On Doubting

Part of the trouble with being afforded so many options is having so many options.  How could you ever be sure you made the right choice when there are so many things to choose from?

I often find myself playing the shoulda, coulda, woulda game.  I must subconsciously like it a lot more than I think I do, because I play it all the time.

I wonder how much energy each of us expends over the course of our lives second guessing ourselves?  My guess is it would be an uncomfortably large amount.

And we aren’t content to just second guess.  We dwell.  We beat ourselves up.  We convince ourselves that we made the wrongest decision in the history of wrong decisions.

But we didn’t.  We made the right decision for the life we are living right now.  And if we don’t like that life, than we should do something differently.  And if that doesn’t work, do it again.  Lather. Rinse. Repeat.

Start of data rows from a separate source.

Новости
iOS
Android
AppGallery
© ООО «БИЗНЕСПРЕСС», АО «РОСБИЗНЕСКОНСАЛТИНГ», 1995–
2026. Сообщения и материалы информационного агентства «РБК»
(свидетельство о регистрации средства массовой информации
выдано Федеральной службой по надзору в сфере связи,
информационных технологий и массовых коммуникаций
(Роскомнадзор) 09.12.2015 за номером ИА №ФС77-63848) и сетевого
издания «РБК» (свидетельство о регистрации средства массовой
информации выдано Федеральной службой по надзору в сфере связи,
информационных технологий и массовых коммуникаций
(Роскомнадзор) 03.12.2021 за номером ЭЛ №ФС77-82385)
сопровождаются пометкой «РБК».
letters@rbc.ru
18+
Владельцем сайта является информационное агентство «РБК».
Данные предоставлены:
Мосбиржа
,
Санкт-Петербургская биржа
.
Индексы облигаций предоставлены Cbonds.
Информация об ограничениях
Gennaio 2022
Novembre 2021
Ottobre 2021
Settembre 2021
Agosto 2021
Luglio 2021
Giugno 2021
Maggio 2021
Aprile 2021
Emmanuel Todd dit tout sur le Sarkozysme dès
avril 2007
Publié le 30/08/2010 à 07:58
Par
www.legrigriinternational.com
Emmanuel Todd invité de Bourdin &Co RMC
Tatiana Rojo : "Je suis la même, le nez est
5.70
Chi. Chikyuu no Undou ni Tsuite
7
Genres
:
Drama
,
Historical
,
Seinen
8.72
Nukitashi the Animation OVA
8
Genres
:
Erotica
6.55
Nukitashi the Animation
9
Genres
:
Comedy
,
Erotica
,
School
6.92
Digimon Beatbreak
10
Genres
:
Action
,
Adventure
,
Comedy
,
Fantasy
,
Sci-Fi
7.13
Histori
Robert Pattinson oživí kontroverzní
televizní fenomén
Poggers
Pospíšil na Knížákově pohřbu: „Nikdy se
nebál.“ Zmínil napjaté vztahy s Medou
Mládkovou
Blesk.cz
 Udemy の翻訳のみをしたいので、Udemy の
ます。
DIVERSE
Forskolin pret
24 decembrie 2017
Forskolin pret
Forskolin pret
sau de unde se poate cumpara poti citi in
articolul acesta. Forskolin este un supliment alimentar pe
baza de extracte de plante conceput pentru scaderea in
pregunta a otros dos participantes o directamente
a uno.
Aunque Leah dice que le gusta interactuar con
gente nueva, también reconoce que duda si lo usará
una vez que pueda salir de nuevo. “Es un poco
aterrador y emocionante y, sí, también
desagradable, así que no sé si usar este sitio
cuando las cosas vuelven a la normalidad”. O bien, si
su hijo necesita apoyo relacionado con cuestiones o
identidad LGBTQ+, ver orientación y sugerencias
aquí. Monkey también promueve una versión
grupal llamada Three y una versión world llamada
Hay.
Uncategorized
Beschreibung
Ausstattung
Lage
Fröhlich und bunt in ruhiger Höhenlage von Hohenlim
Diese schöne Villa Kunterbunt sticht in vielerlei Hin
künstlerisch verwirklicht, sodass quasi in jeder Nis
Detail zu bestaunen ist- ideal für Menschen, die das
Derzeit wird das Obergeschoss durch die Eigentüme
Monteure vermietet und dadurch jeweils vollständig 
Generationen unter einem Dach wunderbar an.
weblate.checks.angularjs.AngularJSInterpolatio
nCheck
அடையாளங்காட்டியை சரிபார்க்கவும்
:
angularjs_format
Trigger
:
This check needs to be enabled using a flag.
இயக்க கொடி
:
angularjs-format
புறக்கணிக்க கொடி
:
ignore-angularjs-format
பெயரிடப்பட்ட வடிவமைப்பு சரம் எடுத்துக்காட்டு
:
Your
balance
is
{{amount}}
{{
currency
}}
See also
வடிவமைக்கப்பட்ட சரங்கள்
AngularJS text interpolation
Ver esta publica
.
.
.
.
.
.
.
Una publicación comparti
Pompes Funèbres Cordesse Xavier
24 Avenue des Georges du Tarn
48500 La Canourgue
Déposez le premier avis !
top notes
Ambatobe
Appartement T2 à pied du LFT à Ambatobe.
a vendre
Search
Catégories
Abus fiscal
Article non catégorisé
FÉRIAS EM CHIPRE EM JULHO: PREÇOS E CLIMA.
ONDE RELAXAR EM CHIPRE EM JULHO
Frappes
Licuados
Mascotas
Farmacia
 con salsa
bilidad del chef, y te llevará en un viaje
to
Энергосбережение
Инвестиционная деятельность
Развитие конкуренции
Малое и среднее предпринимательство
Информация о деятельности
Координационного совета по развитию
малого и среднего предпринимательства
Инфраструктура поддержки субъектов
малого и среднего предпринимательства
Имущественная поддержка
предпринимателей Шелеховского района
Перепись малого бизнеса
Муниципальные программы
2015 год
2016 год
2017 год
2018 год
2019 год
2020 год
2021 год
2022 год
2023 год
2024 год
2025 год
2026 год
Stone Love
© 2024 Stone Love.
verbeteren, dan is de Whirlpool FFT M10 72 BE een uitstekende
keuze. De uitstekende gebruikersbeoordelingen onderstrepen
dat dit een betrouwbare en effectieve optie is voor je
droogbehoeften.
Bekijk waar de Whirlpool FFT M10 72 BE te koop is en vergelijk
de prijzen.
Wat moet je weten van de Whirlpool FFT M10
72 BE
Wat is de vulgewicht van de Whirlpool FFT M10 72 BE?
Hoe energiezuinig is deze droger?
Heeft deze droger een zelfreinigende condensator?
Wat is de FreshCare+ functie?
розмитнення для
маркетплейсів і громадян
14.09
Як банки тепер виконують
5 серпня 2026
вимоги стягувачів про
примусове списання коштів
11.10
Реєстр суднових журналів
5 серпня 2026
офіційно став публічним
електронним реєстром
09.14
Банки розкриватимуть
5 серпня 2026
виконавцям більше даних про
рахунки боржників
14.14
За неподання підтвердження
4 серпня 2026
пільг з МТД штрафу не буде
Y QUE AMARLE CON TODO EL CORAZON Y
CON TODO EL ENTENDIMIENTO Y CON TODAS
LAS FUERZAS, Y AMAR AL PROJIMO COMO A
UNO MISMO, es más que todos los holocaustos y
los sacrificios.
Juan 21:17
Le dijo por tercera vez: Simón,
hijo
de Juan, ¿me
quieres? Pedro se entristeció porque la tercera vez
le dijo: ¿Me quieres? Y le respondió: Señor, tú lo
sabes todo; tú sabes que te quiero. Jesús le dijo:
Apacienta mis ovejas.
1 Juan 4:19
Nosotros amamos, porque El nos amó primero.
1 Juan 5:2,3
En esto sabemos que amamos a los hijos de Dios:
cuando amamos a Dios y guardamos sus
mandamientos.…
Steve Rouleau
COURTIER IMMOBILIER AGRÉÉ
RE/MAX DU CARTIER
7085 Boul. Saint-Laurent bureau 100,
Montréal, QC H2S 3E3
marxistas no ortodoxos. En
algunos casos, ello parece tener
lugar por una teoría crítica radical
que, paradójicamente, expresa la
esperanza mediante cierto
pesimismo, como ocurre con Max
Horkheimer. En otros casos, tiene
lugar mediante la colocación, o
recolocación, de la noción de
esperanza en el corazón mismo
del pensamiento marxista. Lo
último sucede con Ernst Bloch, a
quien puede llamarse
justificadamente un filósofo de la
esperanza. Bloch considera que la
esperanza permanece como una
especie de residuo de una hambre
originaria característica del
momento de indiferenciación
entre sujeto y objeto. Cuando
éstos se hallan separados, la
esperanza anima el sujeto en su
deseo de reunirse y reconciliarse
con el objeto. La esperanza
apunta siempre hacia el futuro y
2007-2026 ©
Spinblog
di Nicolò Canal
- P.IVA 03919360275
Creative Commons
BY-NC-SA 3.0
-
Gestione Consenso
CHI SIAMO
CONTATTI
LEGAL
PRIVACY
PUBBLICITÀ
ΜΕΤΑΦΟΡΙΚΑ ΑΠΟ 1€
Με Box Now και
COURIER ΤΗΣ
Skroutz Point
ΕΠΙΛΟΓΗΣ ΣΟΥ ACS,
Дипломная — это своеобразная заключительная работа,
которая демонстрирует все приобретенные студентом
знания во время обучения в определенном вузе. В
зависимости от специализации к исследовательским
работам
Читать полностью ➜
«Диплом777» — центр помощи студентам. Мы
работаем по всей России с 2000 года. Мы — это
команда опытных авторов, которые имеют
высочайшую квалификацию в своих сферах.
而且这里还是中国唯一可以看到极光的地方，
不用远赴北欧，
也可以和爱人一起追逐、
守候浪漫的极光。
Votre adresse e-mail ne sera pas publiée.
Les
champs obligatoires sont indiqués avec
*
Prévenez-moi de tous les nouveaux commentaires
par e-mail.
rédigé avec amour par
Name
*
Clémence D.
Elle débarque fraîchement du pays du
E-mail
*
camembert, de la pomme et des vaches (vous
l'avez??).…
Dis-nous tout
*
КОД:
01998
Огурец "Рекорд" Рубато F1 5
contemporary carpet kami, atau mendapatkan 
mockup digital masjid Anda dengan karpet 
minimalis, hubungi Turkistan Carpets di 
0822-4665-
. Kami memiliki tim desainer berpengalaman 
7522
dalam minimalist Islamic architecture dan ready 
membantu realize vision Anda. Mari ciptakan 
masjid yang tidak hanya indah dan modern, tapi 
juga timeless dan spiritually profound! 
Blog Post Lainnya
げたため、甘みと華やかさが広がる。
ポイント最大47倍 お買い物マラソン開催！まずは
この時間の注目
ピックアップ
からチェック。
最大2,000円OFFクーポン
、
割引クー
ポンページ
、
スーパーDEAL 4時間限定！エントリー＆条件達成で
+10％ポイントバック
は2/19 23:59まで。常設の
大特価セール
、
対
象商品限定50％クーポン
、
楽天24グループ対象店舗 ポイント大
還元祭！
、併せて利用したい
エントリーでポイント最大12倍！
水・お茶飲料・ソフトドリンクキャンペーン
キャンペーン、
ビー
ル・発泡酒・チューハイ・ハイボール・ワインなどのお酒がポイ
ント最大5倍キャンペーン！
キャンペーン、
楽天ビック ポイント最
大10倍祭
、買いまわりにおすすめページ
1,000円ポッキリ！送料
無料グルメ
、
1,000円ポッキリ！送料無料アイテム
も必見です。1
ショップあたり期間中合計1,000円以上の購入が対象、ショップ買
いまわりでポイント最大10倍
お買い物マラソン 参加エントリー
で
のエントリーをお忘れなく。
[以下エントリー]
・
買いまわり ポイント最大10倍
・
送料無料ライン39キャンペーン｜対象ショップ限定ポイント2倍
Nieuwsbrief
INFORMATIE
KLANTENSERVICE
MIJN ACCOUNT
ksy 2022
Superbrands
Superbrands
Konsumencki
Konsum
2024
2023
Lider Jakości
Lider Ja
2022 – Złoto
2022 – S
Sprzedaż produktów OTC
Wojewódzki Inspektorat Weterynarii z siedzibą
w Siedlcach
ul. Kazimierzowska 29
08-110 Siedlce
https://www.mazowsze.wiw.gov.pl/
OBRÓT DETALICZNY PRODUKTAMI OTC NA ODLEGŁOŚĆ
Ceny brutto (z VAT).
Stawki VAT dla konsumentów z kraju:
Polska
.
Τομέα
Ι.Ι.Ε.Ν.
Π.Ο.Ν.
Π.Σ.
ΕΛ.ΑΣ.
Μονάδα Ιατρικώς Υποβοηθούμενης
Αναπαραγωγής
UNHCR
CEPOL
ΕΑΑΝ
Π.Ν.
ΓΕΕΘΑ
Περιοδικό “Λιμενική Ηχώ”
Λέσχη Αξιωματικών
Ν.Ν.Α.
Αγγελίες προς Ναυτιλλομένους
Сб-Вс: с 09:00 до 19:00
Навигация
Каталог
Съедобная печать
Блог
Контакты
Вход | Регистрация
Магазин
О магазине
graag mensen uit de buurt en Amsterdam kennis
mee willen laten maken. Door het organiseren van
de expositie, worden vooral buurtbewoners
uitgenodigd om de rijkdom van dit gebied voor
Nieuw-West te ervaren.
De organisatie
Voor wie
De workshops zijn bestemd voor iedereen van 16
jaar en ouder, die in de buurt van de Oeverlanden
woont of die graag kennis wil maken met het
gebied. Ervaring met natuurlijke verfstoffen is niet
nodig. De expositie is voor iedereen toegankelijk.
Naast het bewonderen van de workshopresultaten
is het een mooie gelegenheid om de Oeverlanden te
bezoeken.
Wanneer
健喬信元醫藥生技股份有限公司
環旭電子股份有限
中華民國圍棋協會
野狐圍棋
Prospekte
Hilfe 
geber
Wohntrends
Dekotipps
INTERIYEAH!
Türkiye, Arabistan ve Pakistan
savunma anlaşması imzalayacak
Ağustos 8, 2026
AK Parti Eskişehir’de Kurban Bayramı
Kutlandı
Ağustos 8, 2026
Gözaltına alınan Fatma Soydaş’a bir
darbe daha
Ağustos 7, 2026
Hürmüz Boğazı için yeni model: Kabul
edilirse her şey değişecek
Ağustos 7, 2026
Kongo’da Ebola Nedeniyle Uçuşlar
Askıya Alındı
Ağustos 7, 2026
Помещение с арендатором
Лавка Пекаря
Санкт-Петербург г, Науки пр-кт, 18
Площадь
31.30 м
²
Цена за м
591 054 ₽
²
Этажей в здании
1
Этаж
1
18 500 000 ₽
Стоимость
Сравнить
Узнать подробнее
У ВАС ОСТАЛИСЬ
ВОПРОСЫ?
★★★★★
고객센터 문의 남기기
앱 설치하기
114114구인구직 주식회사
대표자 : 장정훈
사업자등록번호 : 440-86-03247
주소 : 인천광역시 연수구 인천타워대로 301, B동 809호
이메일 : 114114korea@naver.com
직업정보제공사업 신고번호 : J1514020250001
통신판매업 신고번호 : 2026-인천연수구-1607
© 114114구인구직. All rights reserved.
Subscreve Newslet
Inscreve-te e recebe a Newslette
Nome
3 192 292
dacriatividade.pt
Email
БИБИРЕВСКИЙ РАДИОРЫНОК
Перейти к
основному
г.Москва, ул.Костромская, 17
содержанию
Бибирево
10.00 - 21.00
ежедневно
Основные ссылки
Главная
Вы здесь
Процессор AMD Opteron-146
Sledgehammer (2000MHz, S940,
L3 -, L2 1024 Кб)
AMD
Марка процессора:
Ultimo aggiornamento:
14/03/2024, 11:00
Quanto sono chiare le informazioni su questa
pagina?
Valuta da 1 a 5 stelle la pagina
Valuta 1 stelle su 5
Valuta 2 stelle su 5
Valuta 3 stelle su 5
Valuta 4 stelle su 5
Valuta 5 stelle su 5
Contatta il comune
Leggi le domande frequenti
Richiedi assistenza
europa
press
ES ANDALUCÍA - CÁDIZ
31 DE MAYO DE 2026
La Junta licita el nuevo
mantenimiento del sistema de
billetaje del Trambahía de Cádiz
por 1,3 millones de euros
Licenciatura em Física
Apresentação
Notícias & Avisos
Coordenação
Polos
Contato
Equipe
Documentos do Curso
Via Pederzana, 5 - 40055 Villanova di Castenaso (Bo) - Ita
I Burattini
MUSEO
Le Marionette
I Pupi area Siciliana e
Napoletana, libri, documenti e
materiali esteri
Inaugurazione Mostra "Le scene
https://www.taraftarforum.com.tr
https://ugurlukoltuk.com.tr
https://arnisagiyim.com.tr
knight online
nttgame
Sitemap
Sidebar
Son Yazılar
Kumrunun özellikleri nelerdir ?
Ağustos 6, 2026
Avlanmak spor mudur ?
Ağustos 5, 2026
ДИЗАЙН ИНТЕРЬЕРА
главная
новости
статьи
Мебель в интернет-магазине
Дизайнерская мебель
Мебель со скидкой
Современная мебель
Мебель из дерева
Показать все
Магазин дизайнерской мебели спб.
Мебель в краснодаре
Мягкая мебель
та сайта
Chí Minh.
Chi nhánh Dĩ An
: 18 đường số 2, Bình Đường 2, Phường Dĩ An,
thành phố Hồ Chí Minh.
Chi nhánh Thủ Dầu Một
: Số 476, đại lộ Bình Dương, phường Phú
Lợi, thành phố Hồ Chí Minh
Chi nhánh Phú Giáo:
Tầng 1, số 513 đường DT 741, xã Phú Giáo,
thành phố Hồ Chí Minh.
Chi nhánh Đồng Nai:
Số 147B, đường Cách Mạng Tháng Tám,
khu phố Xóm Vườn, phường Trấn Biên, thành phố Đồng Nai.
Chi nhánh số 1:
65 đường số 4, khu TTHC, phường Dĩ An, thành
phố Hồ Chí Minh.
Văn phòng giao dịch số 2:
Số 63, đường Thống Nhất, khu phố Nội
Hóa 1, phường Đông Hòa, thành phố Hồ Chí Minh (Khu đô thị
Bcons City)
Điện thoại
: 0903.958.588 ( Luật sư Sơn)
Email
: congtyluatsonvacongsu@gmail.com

So here’s my proposal.  We should stop digging our own ruts.  We should stop undermining our own progress.  We should stop sabotaging our own happiness.

Instead we should live for the future.  We should not be afraid to make mistakes.  And when we make mistakes, we should acknowledge them, take the lesson offered and leave the rest in our wake.  We should continue to grow and to change.  We should laugh in the face of adversity, smile when the going gets tough and revel in how much life exists in hard lessons.

Let’s face it, life is short.  If you spend the majority of it ruminating and how badly you’ve done it so far, you’re squandering your opportunity to do it better.  So just do it better.